* Data for review:

****************

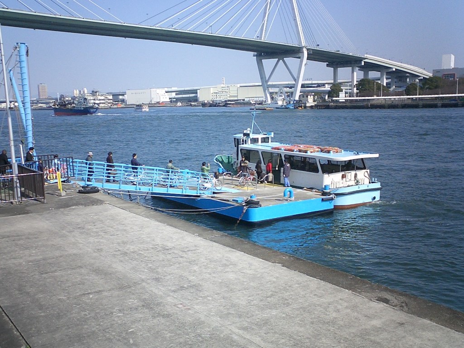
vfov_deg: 38.7
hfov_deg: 50.1
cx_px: 232
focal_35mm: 37
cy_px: 174
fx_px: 496
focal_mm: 5.6
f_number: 3.5
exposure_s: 1/1000
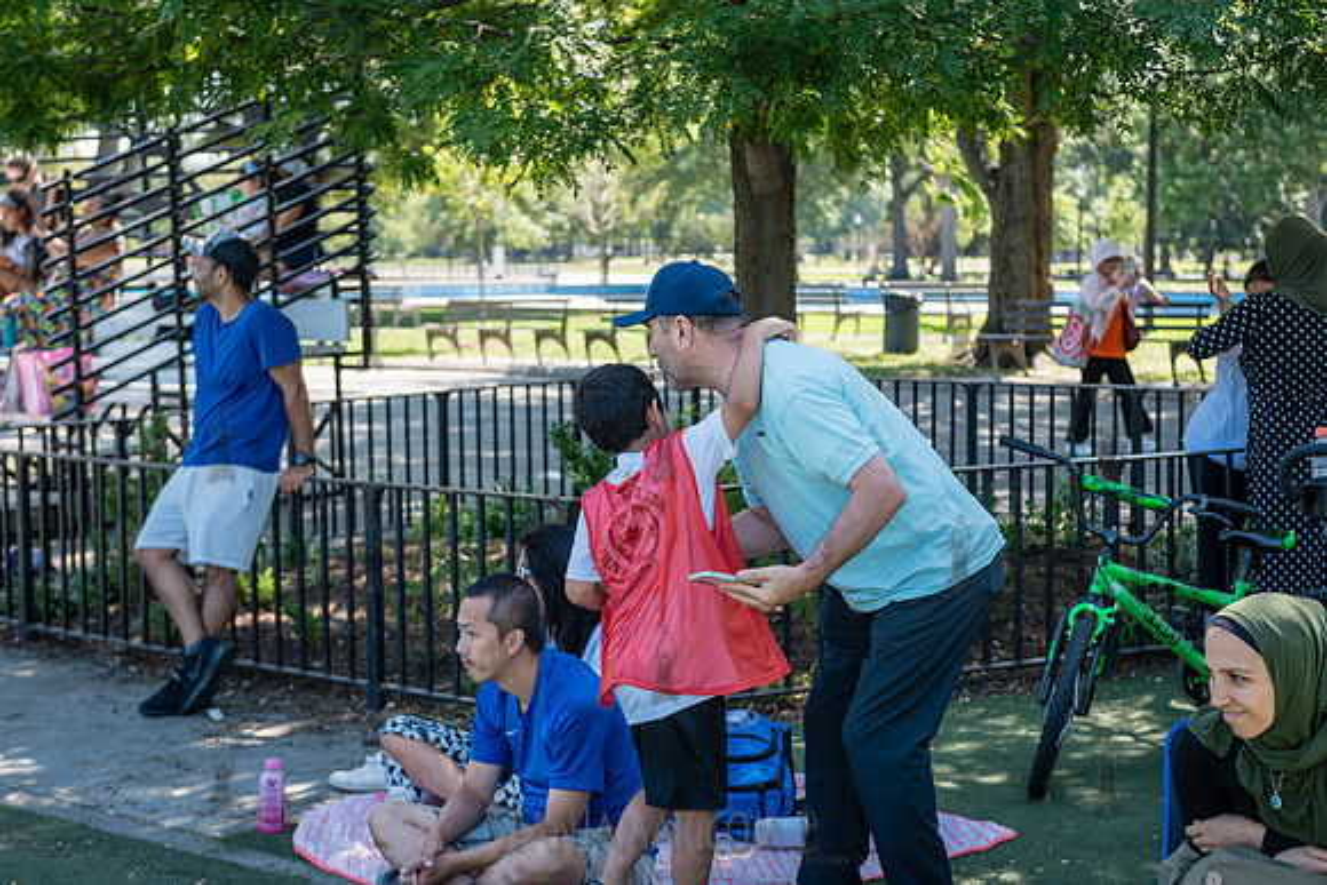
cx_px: 664
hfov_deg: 32.4
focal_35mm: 62
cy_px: 442
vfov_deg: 21.9
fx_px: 2286
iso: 200
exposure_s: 1/250
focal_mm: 62
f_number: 4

****************

* Task: The whole listing above is to be printed again exactly; pictures stay out of it.

* Solved exercise:
vfov_deg: 38.7
hfov_deg: 50.1
cx_px: 232
focal_35mm: 37
cy_px: 174
fx_px: 496
focal_mm: 5.6
f_number: 3.5
exposure_s: 1/1000
cx_px: 664
hfov_deg: 32.4
focal_35mm: 62
cy_px: 442
vfov_deg: 21.9
fx_px: 2286
iso: 200
exposure_s: 1/250
focal_mm: 62
f_number: 4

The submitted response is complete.